This post — written by a colleague — should have been posted on Friday, May 7th. For a several reasons, it was not posted. However, the point the author makes is still valid.
There were plenty of articles and comments over the past few days stating that once again DHS did not fulfill its responsibilities of keeping bad people out of an otherwise sterile security environment.
As the story goes, DHS is to be blamed for allowing the Times Square bomber, Faisal Shahzad, to board the plane thus putting the flight at risk or allowing him the opportunity to make an escape to freedom. Unfortunately, in most instances DHS has become the Nation’s equivalent of an inflatable punching bag when all manner of safety and security activities go awry. Such criticism is offered by the politically disingenuous intelligencia and easily accepted by the media and uninformed masses.
Might there be another way to assess the situation?
Suppose there were compelling intelligence collection, investigative, and prosecutorial reasons to allow the suspect to continue with his plan (attempting to depart the country) up until he was about to leave a “positively controlled” environment.

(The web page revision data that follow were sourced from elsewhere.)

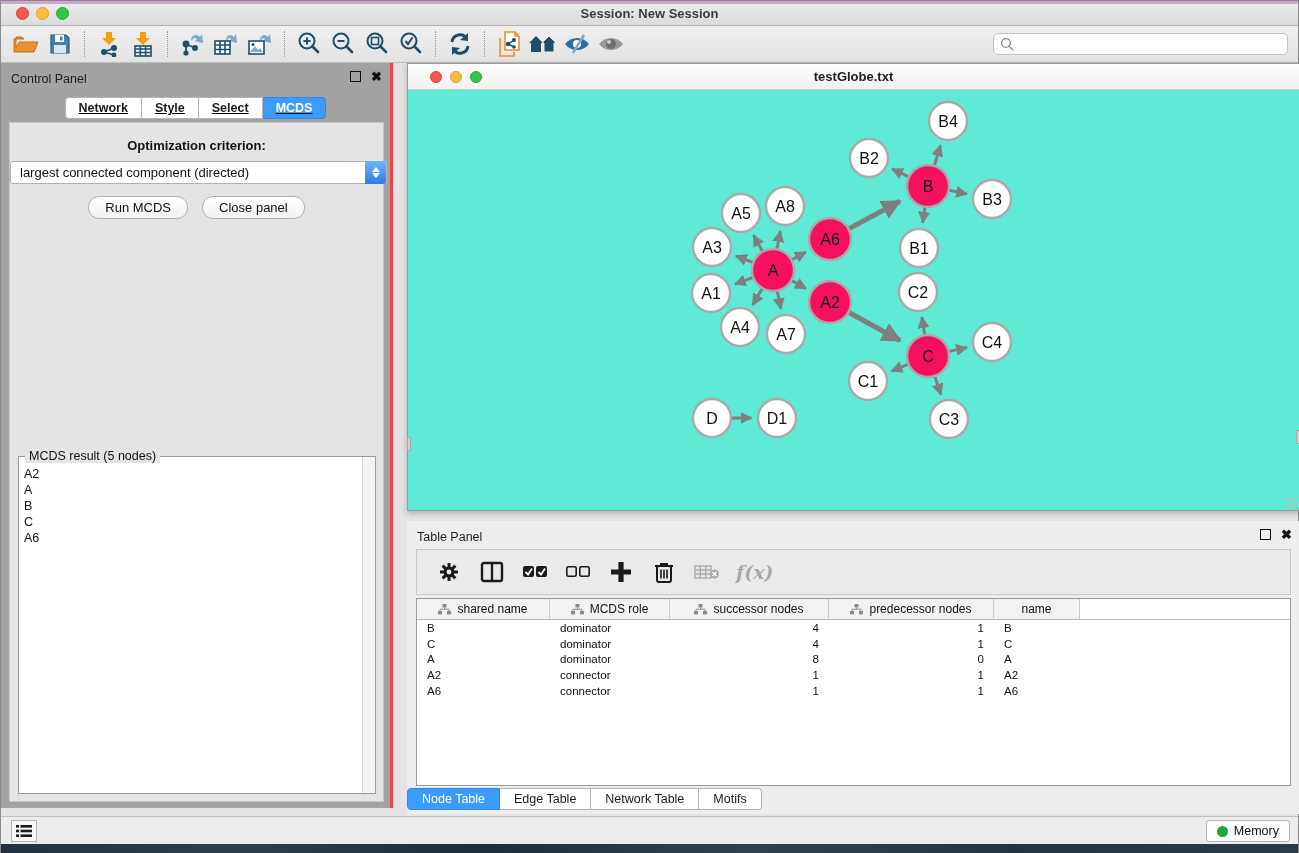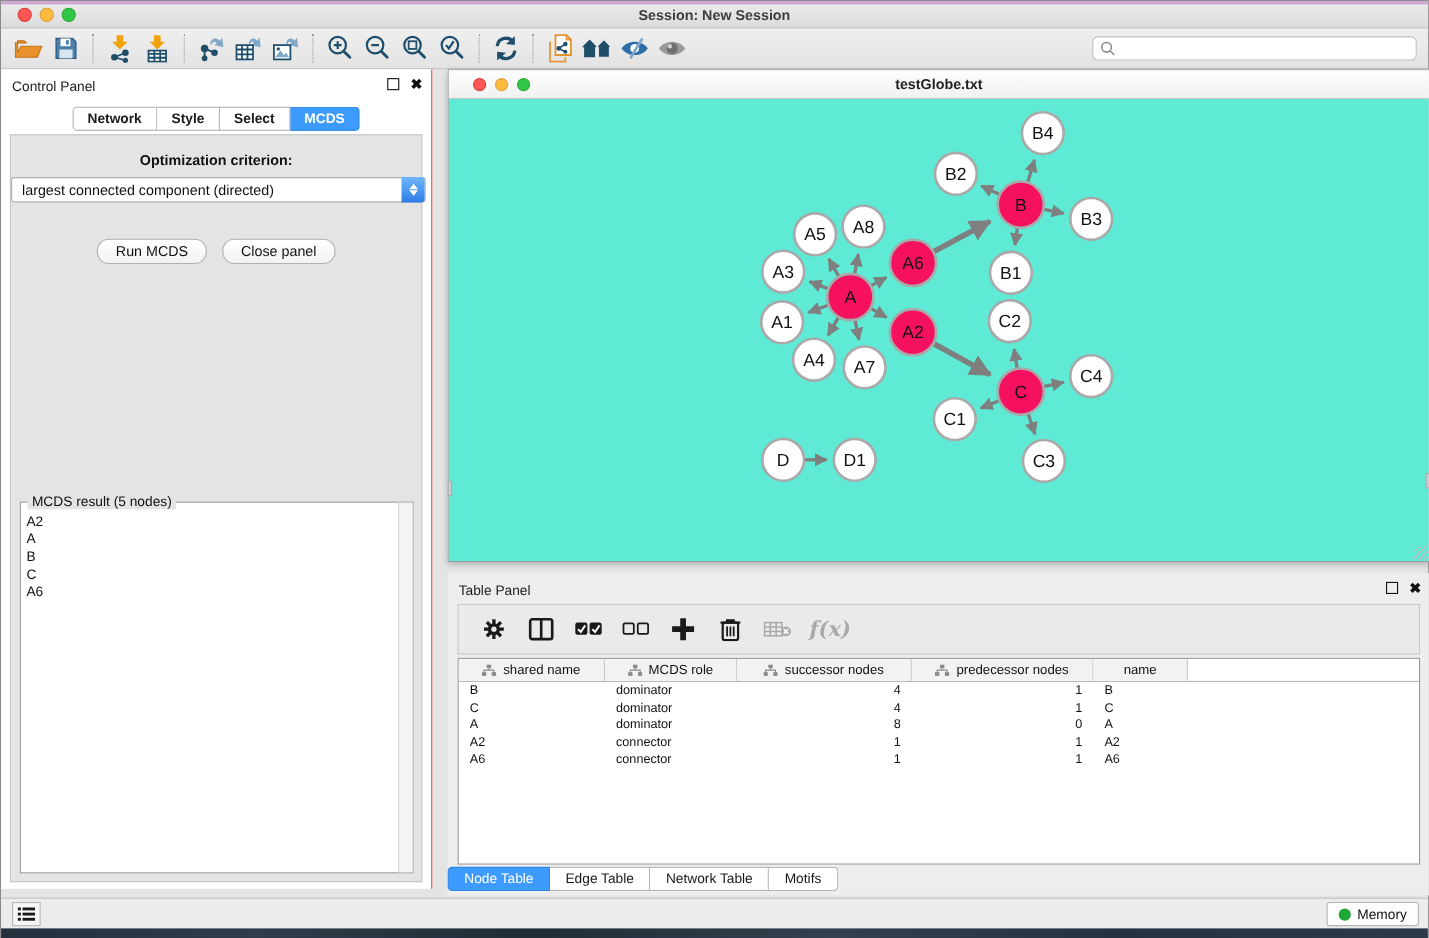--- a/index.html
+++ b/index.html
@@ -35,7 +35,7 @@
 
   
   .control-panel { position:absolute; left:0; top:62px; width:392px; height:745px;
-    background:#ffffff; border-right:1px solid #ef4444; }
+    background:#a3a3a3; border-right:3px solid #ef4444;text-decoration:underline; }
   .panel-header { position:relative; height:30px; }
   .panel-title { position:absolute; left:10px; top:9px; font-size:12.5px; color:#1d1d1d; }
   .panel-icons { position:absolute; right:8px; top:8px; display:flex; gap:10px; align-items:center; }

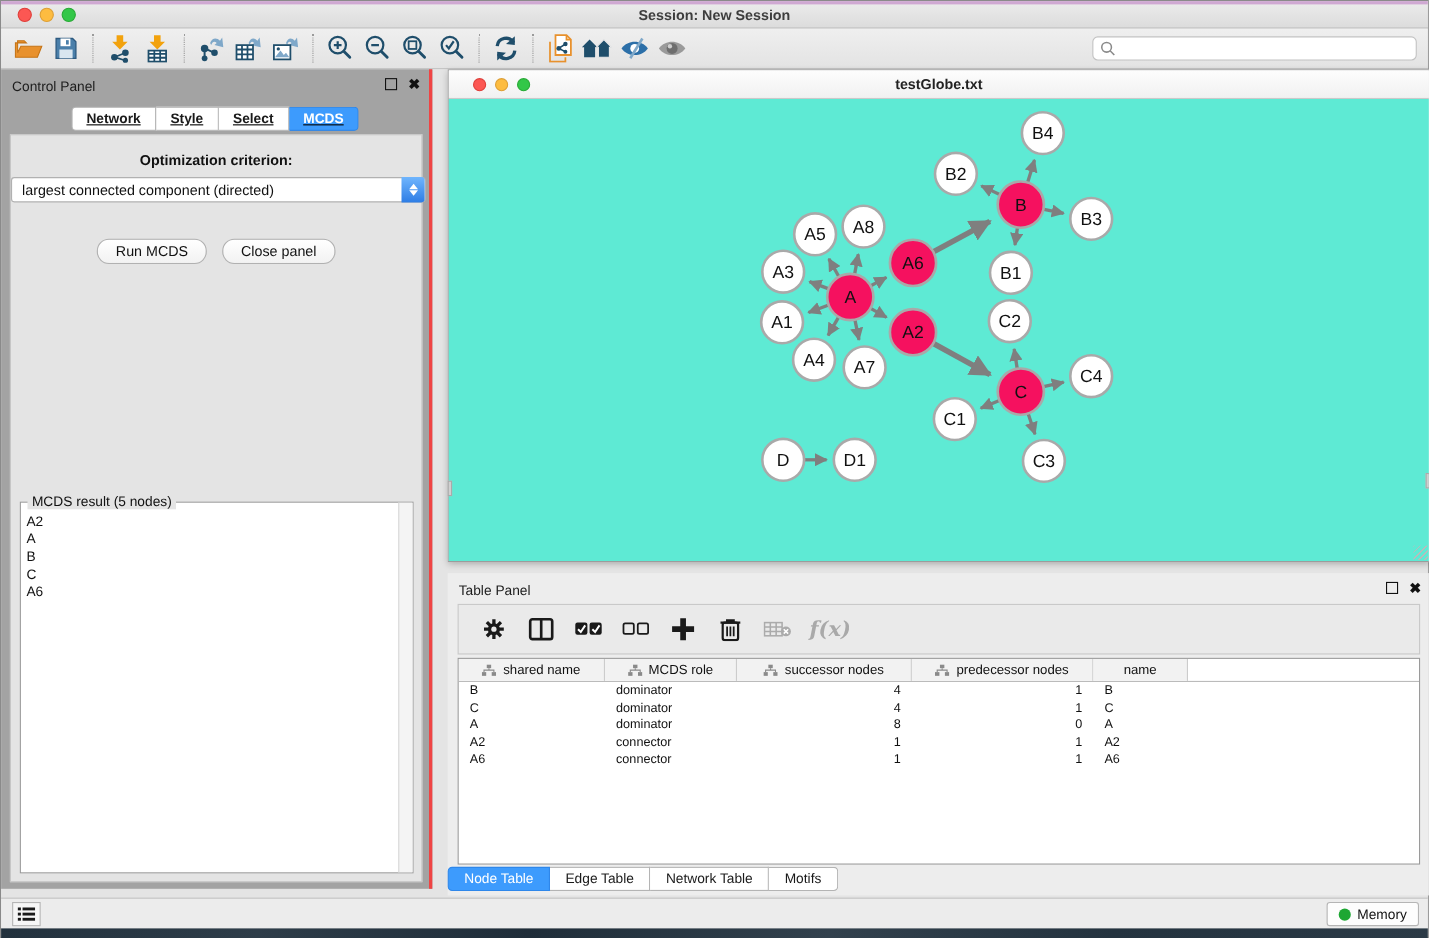--- a/index.html
+++ b/index.html
@@ -64,7 +64,7 @@
     border-top:5px solid #fff; }
   .btn-row { display:flex; justify-content:center; gap:14px; margin-top:12px; }
   .push-btn { background:linear-gradient(#ffffff,#f2f2f2); border:1px solid #b1b1b1; border-radius:11px;
-    font-size:13px; color:#111; padding:3px 16px; height:23px;margin-top:21px; }
+    font-size:13px; color:#111; padding:3px 16px; height:23px; }
 
   .result-box { position:absolute; left:8px; top:333px; width:358px; height:338px;
     border:1px solid #9a9a9a; background:#fff; }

During Tuesday’s press conference, AG Holder responded to the “did Shahzad almost get away” question by stating “I was aware of the tracking that was going on and was never in fear of losing him.”

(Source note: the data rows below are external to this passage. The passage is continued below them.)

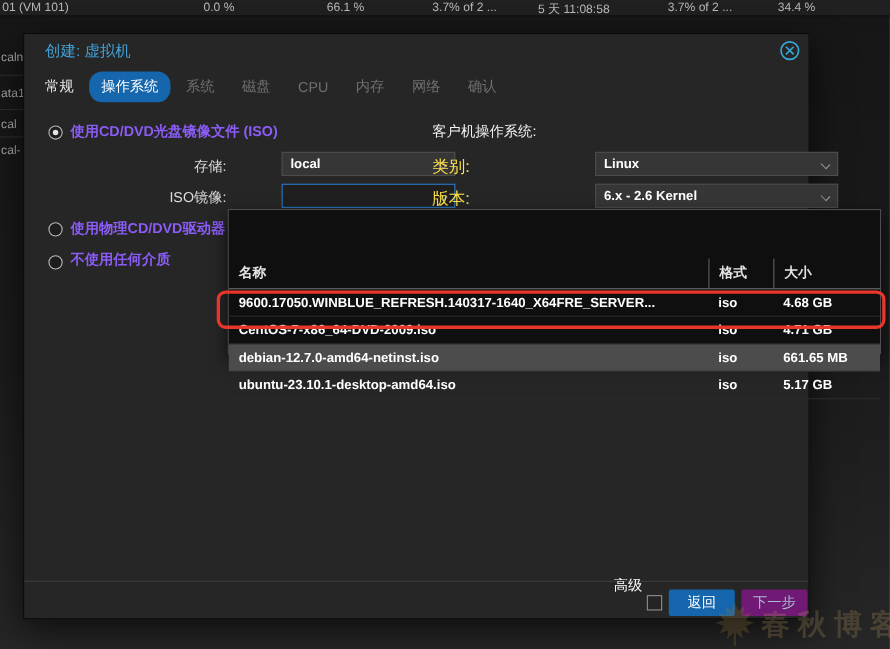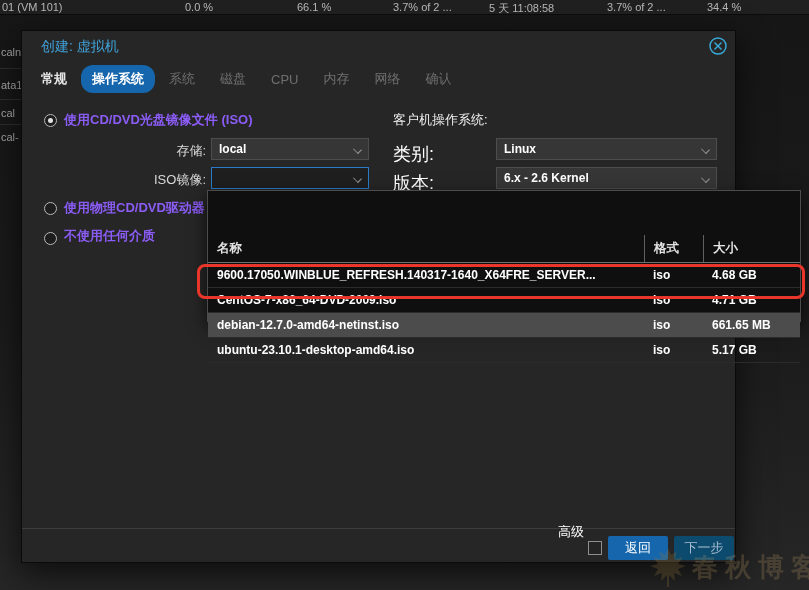--- a/index.html
+++ b/index.html
@@ -22,7 +22,7 @@
   .dlg-title { position:absolute; left:19px; top:7px; font-size:14px; color:#41a0d6; }
   .dlg-close { position:absolute; right:7px; top:5px; width:20px; height:20px; cursor:pointer; }
   .tabbar { position:absolute; left:8px; top:34px; height:28px; display:flex; align-items:center; }
-  .tab { font-size:13px; font-weight:bold; padding:5px 11px; margin-right:3px; color:#e6e6e6; white-space:nowrap; }
+  .tab { font-size:13px; font-weight:normal; padding:5px 11px; margin-right:3px; color:#e6e6e6; white-space:nowrap; }
   .tab.selected { background:#1566ac; color:#fff; border-radius:12px; }
   .tab.disabled { color:#6f6f6f; font-weight:normal; }
 

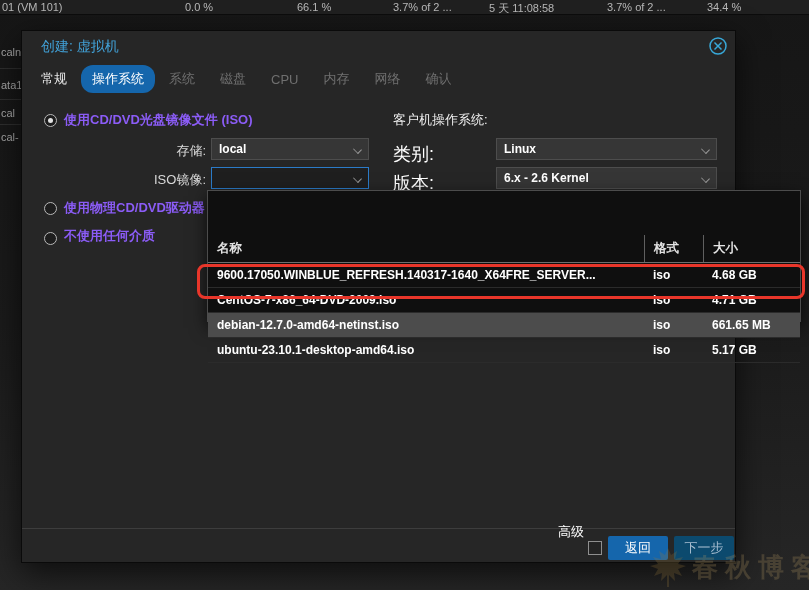--- a/index.html
+++ b/index.html
@@ -32,7 +32,7 @@
   .radio.checked::after { content:""; position:absolute; left:3px; top:3px; width:5px; height:5px; border-radius:50%; background:#e3e3e3; }
   .fld-label { position:absolute; font-size:13px; color:#d9d9d9; text-align:right; width:164px; left:20px; white-space:nowrap; }
   .field { position:absolute; height:22px; background:#363636; border:1px solid #4d4d4d;
-    font-size:12px; font-weight:bold; color:#fff; line-height:20px; padding-left:7px; }
+    font-size:12px; font-weight:bold; color:#fff; line-height:20px; padding-left:7px;margin-left:45px; }
   .field .chev { position:absolute; right:7px; top:7px; width:7px; height:7px;
     border-right:1.6px solid #9a9a9a; border-bottom:1.6px solid #9a9a9a; transform:rotate(45deg) scaleY(0.8); }
   .field.focus { background:#1f1f1f; border:1px solid #2b7bc8; }

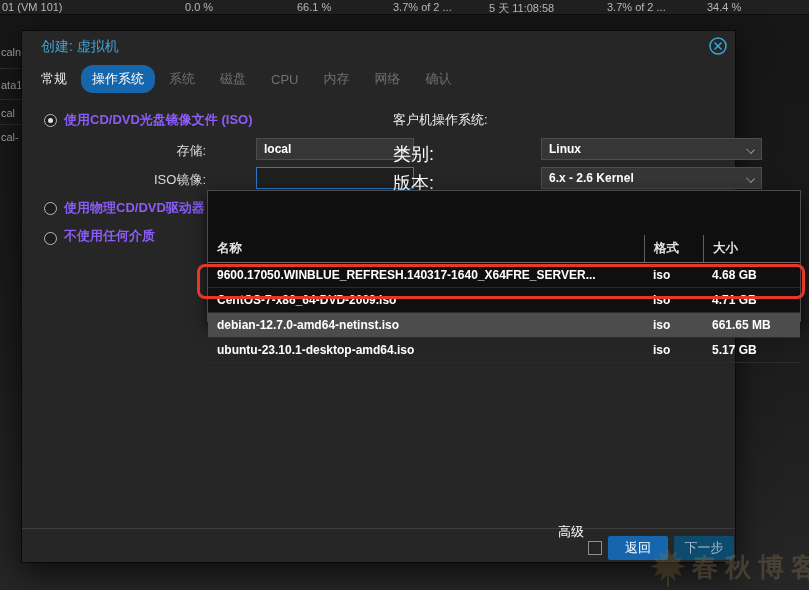--- a/index.html
+++ b/index.html
@@ -37,7 +37,7 @@
     border-right:1.6px solid #9a9a9a; border-bottom:1.6px solid #9a9a9a; transform:rotate(45deg) scaleY(0.8); }
   .field.focus { background:#1f1f1f; border:1px solid #2b7bc8; }
   .grp-header { position:absolute; font-size:13px; font-weight:normal; color:#f0f0f0; white-space:nowrap; }
-  .fld-label-r { position:absolute; left:371px; font-size:18px; color:#ffffff; white-space:nowrap; }
+  .fld-label-r { position:absolute; left:371px; font-size:15px; color:#fde047; white-space:nowrap; }
 
   
   .ftr-sep { position:absolute; left:0; top:497px; width:713px; height:1px; background:#3d3d3d; }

Might this be another example of the intelligence collection-safeguarding society-prosecutorial discretion tension that occurs almost daily when trying to assess whether to arrest and shut down activities perceived to be related to terrorism, contrasted to the need to allow the bad actors to continue with their plans for purposes of gaining a better contextual understanding of the plot and associated conspirators?
Or, as Paul Harvey suggests, possibly there is more to the story than meets the eye: FBI Team ‘Lost’ Suspected Times Square Bomber During Crucial Hours
In either case, whether this was a well orchestrated intelligence collection operation or, as the web article above notes, the FBI did lose Shahzad in the waning hours of the manhunt, it appears DHS should be praised, not excoriated, for being an effective safeguard of last resort.

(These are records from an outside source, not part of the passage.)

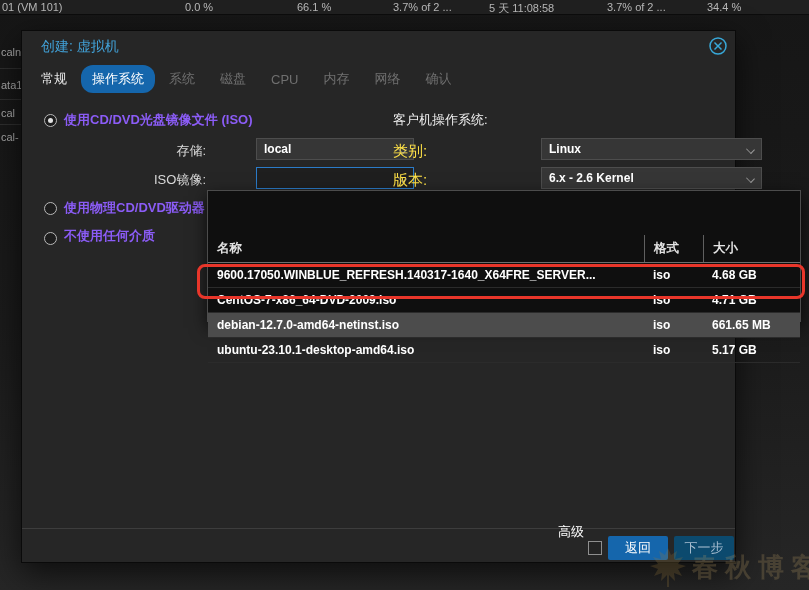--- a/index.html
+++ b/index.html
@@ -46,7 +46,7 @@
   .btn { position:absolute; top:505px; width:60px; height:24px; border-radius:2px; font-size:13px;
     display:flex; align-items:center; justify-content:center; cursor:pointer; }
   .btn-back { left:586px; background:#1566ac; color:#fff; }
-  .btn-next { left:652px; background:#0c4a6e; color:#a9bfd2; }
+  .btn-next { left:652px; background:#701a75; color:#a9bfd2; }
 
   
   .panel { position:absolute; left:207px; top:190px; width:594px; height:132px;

As the article notes, Shahzad was first added to the no fly list at noon on Monday (May 3rd). A decision and job not of DHS’ doing.
Once DHS officials became aware he was on the plane, based on a routine check of the flight manifest by CBP officials, procedures were followed and the system was implemented as designed.
Maybe this incident has highlighted how the DHS should be viewed in most safety and security settings: the Nation’s safeguard of last resort.